なぜなら僕はそういった人々がつくり出してきた作品に、人生を救われてきたからだ。
それは映画だけでなく、音楽も漫画もゲームも、ありとあらゆる創作物が僕の人生に欠かせない欠片となっている。
空っぽな僕をそうした作品たちが満たしてくれて、繋ぎ止めていてくれる。
京アニがどれだけ素晴らしいアニメ会社かなんて、アニメに疎い僕ですら知っている。
だからこそ、そんな作品たちに救われた人もまた、とても多いと知っている。
自分は普段とても地味なじむ仕事をしていて、一応社会の役割の一つではあるけど、まぁ直接的にやりがいを見出すのは難しい。
もちろん制作活動がとても地道な作業ということは重々承知している。しかし、自分の中にはどうしても「何かを生み出す」ということへの欲求が消えて無くならないのだ。

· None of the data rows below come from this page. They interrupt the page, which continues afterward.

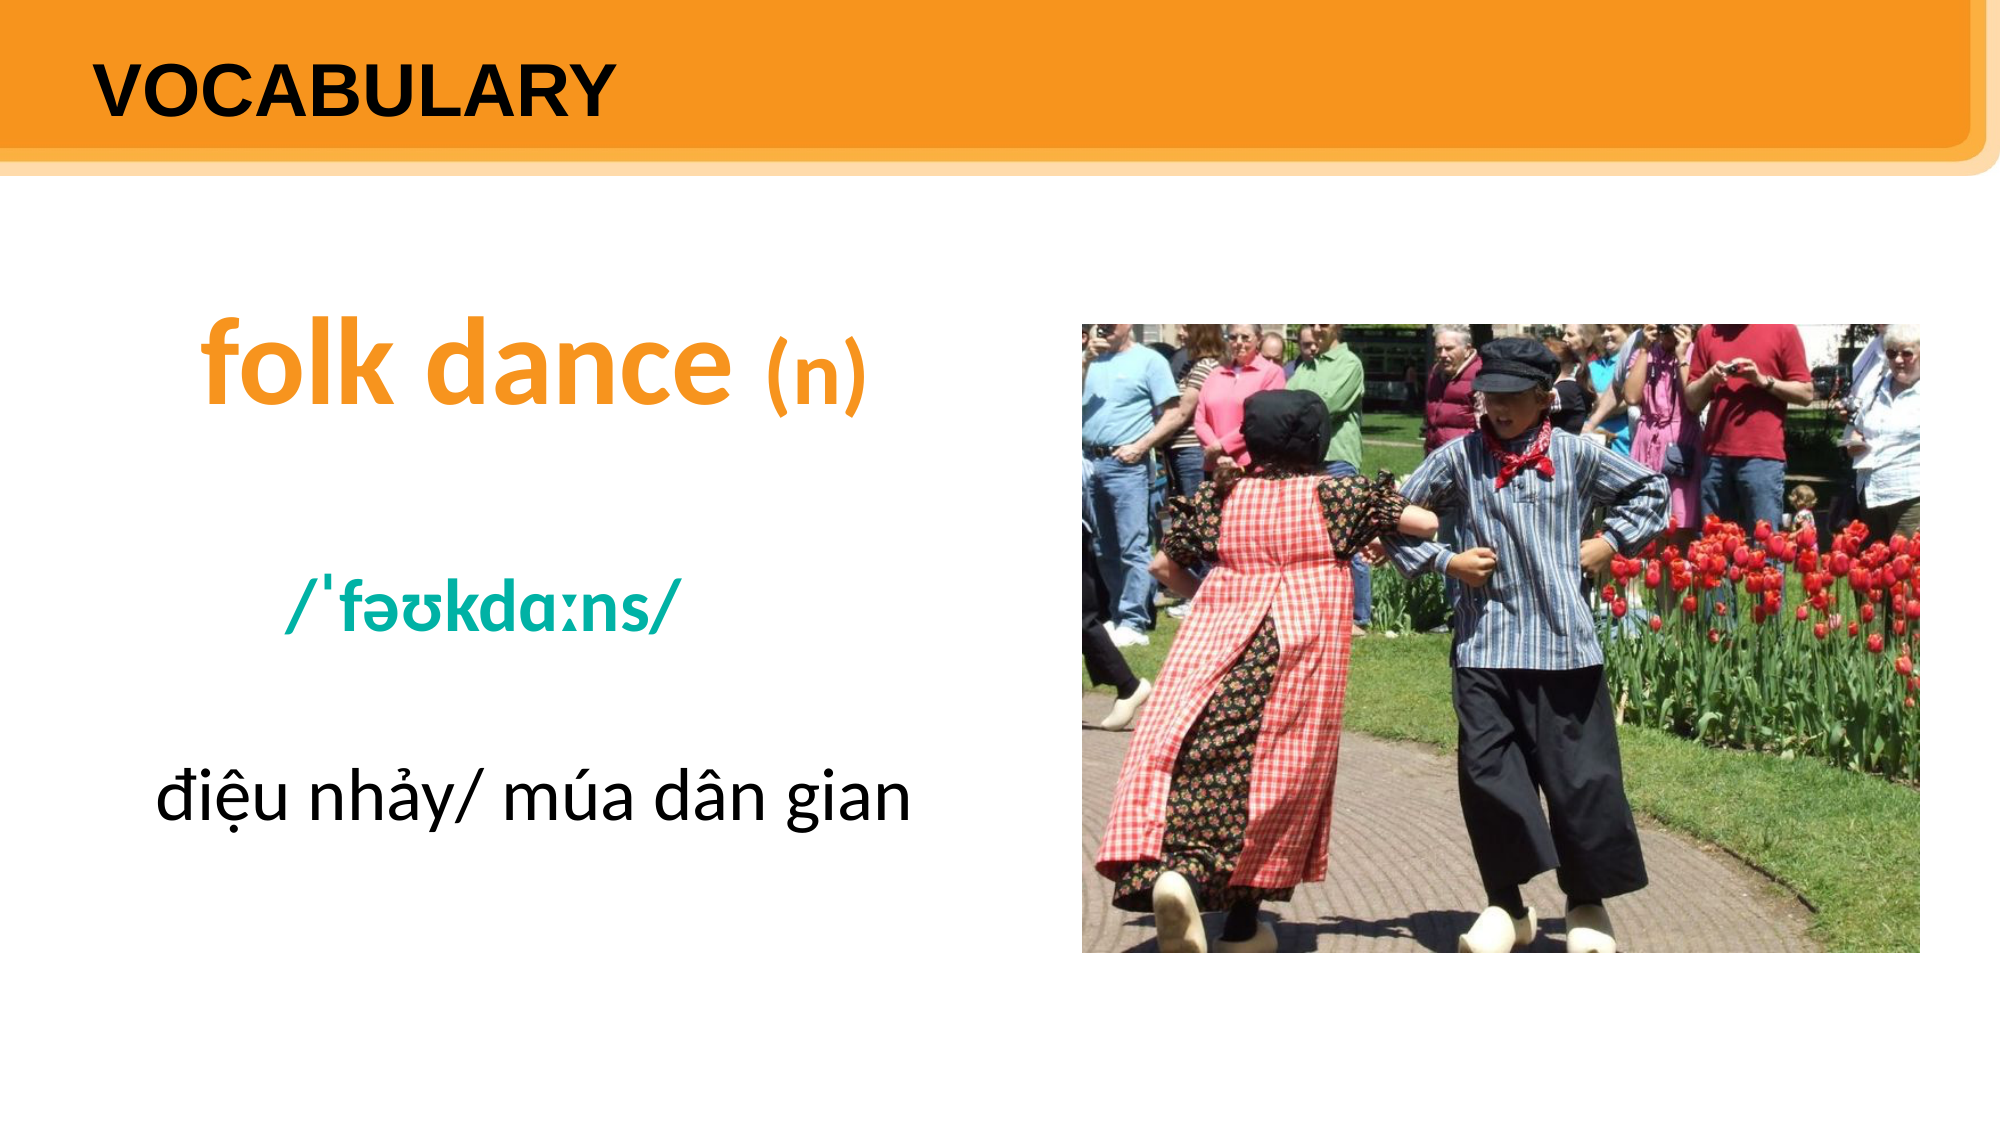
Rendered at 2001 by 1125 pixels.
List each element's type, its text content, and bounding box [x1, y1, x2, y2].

text_box /ˈfəʊkdɑːns/ [229, 549, 755, 626]
text_box điệu nhảy/ múa dân gian [82, 737, 988, 824]
picture [0, 0, 2000, 177]
text_box folk dance (n) [106, 281, 965, 447]
picture [1082, 324, 1921, 953]
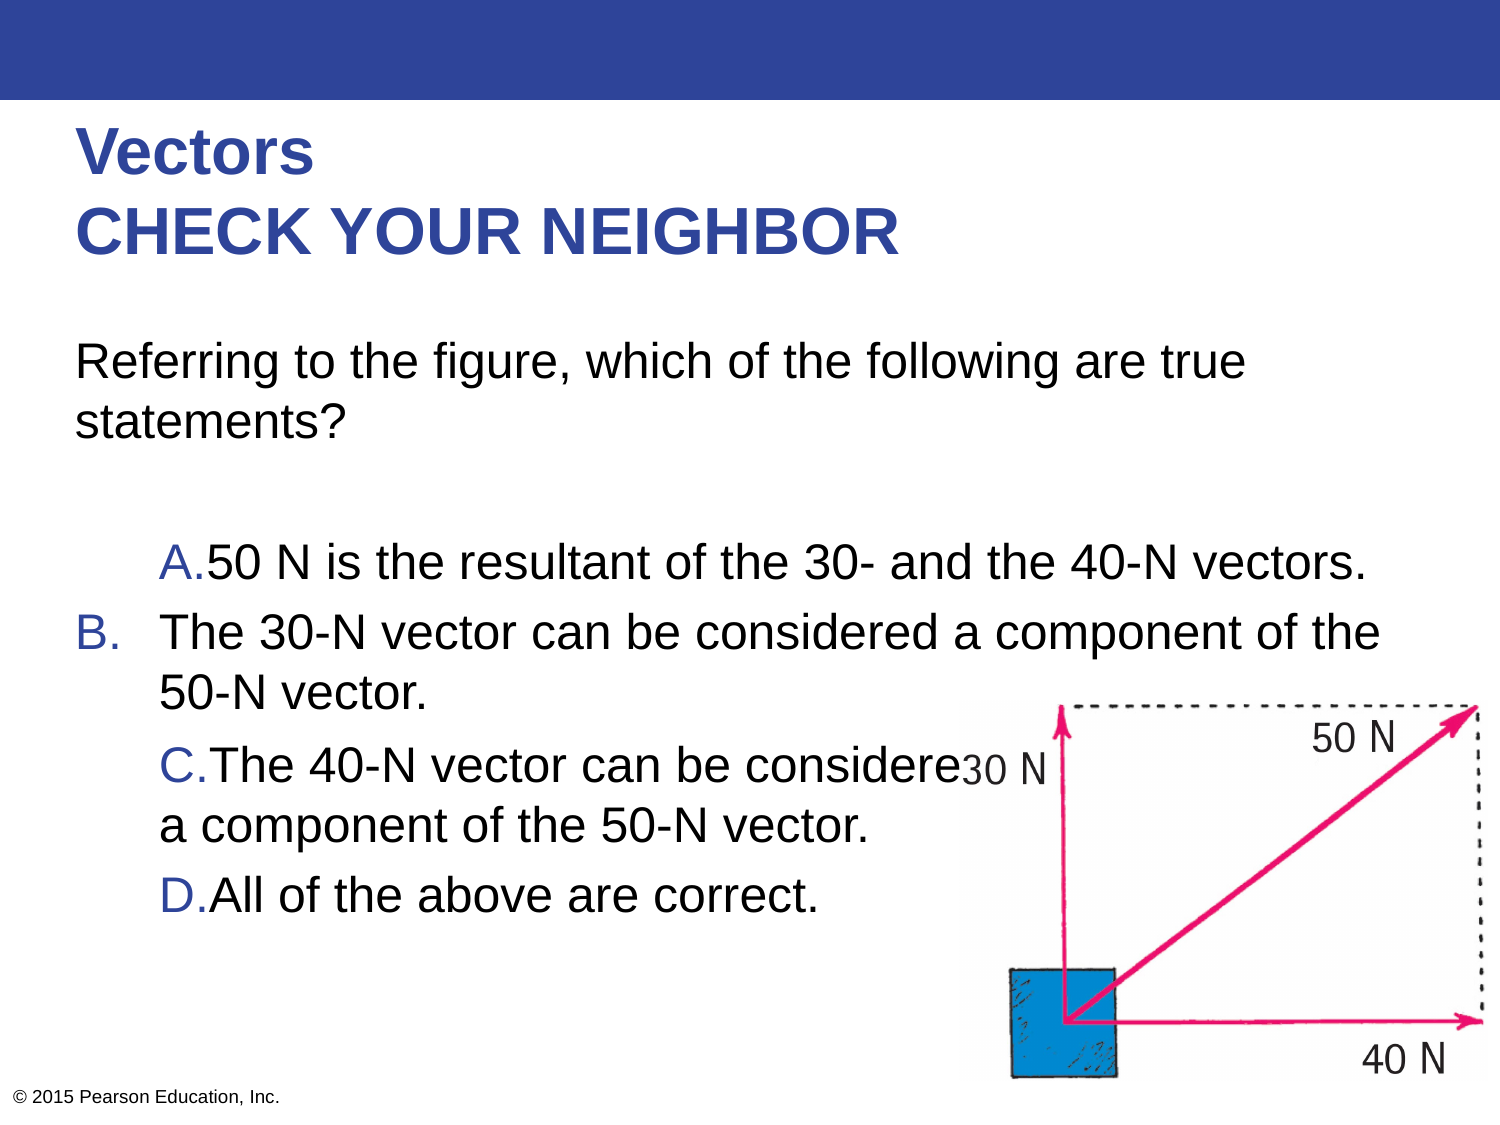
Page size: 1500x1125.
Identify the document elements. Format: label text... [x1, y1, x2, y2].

picture [959, 699, 1489, 1081]
title Vectors CHECK YOUR NEIGHBOR [0, 100, 1500, 278]
list Referring to the figure, which of the following are true statements? 50 N is the resultant of the 30- and the 40-N vectors. The 30-N vector can be considered a component of the 50-N vector. The 40-N vector can be considered a component of the 50-N vector. All of the above are correct. [59, 321, 1424, 1053]
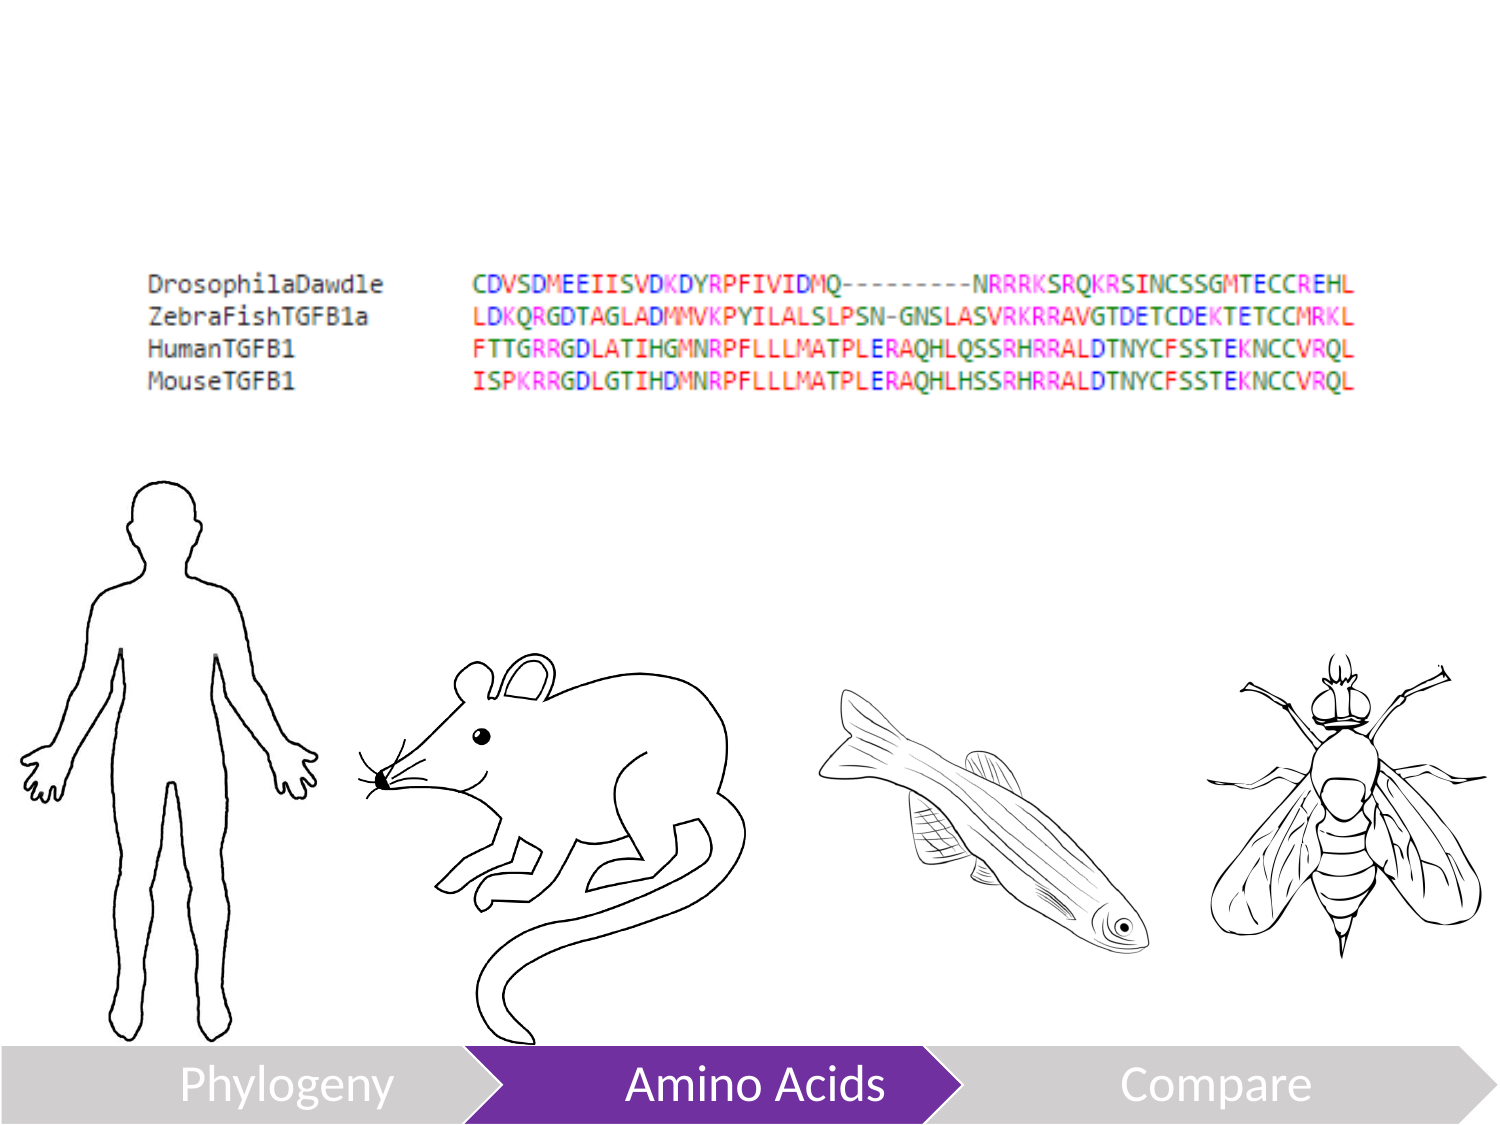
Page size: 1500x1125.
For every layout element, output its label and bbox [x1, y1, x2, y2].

自分は文章を書くことしかできない。創作紛いのこともしてなくはないが、基本的には創作物を受けて何かを書くことしかできない人間だ。
0から1を生み出すのがクリエイターとするなら、僕にその才能はない。
そう言って逃げている卑怯な人間が、僕なのだ。
それでも『ルックバック』を読み返すたびに藤野が、京本が「かけよ」と突きつけてくる。
だって僕には、書くしかできないから。
そんな衝動を訴えかける、それが『ルックバック』という漫画で、その意思を受け継いで生まれた作品こそが「ルックバック」という映画なのである。
クリエイターからクリエイターへ、こんな素敵なバトンがあるだろうか。
人の作品を預かるということは、そういうことなのだ。
これほどつくり手へのリスペクトが込められた作品はそう多くない。
だからこそ、1人でも多くの人に、この作品が届いてくれれば幸いだ。